O outro candidato da oposição, Jorge Álvarez Máynez, obteve 10,5% dos votos. Seu partido, Movimiento Ciudadano (MC), reúne todos os tipos de desertores do PRI, PAN e PRD e é dirigido por um ex-militante do PRI que afirma ser um autoproclamado social-democrata. Atualmente, o MC governa dois dos quatro estados mais importantes do país, Jalisco e Nuevo Leon, onde se concentra grande parte da indústria.
As massas populares destruíram a manobra
À noite, depois que a votação foi encerrada e os primeiros resultados foram anunciados, dando a vitória a Morena, muitas pessoas saíram às ruas para comemorar. O nervosismo que pairava sobre os partidários de Morena nas semanas que antecederam a eleição foi dissipado.
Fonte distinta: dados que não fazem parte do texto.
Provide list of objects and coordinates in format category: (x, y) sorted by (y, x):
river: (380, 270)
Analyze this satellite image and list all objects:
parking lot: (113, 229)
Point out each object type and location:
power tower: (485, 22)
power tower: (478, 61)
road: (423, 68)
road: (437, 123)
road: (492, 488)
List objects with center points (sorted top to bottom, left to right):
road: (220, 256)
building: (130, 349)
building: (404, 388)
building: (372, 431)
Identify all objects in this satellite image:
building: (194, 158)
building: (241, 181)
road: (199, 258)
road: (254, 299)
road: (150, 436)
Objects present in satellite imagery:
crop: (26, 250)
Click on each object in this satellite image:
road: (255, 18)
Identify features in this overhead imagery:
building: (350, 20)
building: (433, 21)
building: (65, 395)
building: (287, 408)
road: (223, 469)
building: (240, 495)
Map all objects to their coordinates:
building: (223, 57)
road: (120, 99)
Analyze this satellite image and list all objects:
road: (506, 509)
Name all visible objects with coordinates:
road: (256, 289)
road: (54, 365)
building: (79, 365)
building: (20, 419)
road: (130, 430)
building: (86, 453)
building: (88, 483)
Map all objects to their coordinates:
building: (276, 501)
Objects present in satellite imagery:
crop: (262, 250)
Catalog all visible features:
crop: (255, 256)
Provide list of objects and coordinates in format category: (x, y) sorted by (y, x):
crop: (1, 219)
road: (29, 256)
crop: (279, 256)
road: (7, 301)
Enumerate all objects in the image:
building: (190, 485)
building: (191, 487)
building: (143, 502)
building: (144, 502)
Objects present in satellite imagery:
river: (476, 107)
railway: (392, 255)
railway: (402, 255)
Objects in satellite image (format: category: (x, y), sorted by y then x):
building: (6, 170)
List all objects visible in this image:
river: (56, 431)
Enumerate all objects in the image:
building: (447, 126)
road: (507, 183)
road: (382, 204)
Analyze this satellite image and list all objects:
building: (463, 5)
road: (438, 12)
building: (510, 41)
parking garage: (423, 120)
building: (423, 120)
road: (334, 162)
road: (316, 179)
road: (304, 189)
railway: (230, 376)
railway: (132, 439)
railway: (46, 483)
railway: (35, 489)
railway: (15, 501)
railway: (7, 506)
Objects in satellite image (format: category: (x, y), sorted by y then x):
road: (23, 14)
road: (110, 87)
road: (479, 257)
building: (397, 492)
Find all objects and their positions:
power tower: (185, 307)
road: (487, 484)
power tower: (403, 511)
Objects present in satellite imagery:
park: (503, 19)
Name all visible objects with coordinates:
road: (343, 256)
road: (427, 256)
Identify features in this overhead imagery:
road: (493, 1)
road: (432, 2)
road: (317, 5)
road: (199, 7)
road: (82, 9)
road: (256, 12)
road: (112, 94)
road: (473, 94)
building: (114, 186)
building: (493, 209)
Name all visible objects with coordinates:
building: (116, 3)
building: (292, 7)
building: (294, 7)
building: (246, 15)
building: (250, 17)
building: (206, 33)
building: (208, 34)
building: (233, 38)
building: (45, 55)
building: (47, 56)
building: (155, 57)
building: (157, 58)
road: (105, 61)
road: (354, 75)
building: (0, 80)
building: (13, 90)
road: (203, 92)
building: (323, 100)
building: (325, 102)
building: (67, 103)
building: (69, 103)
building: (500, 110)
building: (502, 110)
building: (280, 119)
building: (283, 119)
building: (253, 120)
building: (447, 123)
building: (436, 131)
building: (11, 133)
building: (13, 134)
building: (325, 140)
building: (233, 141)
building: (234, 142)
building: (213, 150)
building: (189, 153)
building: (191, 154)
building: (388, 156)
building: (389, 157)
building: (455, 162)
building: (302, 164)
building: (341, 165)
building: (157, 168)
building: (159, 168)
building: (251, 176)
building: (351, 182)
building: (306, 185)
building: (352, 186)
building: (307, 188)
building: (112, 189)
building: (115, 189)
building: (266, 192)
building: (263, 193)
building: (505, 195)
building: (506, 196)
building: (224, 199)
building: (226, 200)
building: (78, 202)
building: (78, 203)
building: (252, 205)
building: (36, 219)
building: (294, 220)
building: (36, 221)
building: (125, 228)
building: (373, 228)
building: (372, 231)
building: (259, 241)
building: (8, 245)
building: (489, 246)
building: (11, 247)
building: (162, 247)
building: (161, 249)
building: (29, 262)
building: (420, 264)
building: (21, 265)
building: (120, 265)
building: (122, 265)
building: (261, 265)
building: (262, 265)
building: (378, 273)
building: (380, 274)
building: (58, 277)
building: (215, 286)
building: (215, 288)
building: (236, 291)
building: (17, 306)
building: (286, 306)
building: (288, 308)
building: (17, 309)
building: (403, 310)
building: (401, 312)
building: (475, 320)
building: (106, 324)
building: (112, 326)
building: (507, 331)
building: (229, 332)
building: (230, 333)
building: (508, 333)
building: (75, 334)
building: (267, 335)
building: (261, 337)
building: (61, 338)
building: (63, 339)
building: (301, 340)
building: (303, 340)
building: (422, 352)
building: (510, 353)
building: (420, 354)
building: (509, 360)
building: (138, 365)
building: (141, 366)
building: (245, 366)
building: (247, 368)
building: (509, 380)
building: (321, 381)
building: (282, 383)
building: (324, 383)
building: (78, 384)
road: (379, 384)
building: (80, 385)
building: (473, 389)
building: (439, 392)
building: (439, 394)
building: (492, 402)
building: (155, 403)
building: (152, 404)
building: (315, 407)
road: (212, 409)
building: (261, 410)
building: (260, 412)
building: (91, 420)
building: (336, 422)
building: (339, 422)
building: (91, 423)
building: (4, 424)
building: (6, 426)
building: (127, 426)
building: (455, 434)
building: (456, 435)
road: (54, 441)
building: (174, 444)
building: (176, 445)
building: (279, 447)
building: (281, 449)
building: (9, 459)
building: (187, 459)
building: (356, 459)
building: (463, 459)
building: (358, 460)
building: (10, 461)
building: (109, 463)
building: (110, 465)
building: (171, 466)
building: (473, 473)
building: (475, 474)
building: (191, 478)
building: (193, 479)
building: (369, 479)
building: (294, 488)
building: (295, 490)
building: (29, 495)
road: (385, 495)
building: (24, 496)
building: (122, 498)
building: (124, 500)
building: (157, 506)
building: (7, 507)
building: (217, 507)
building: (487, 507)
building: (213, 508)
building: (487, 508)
No total, mais de 55 milhões de pessoas foram às urnas, apesar do fato de o voto não ser obrigatório no México.
O clima de nervosismo anterior foi criado pela mais intensa e virulenta campanha da direita contra o governo e seu partido, financiada pela oligarquia nacional e pelo Departamento de Estado dos EUA[2]. Uma campanha que incluiu acusações contra o governo de López Obrador e a candidata Claudia Sheinbaum de corrupção, de serem chefes do narcotráfico, de sua incapacidade de governar, de “nos levar ao desastre econômico” e até mesmo de que o governo Morena iria tirar as casas e os carros da classe média [3]. As redes de rádio e TV e a mídia impressa pediram direta ou indiretamente para votar na direita. Da mesma forma, até 300 milhões de mensagens por semana com o mesmo conteúdo foram transmitidas pelas redes sociais.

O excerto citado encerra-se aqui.